Automotive electricians need to have good hand-eye co-ordination and normal colour vision. They also need to be agile and have good flexibility for working in small spaces.
Useful experience for automotive electricians includes:
- any work with vehicles
- electrical or mechanical work
- computer work.
Automotive electricians need to be:
- accurate and logical
- methodical and patient
Automotive electricians need to have knowledge of:
- automotive electronics, electrical theory and circuit diagrams
- vehicle components
- basic engineering
- basic vehicle mechanics.
- usually work regular business hours but may also work overtime and be on call
- work in garages and workshops
- may travel locally to repair vehicles that have broken down.
No specific secondary education is required for this job, but NCEA Level 1 with a minimum of 12 numeracy credits and 12 literacy credits is useful.
For Year 11 to 13 students, these programmes are a good way to gain industry experience and relevant skills :
- trades academies, STAR and Gateway
These programmes may help you gain an apprenticeship, but do not reduce the amount of time it takes to complete it.
Automotive electricians may progress to set up their own automotive electrical business, or move into management, customer service, or other automotive or engineering occupations.
They may specialise in:
- particular types of vehicles such as heavy trucks and earthmoving vehicles, or cars
- areas such as fuel injection systems or computer repairs.
Years Of Training3-4 years of training usually required.
There are no specific requirements to become an automotive electrician.
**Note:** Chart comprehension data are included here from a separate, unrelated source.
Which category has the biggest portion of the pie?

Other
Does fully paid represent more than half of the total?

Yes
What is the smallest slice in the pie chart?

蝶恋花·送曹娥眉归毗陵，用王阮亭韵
However, employers usually prefer you to have a qualification and full driver's licence for the type of vehicle you are working on.
Industry training organisation MITO oversees automotive electrician apprenticeships.
To become a qualified automotive electrician, you need to complete an apprenticeship and gain a New Zealand Certificate in Automotive Electrical Engineering (Level 4). This was previously the National Certificate in Motor Industry (Automotive Electrical and Mechanical Engineering) (Level 4).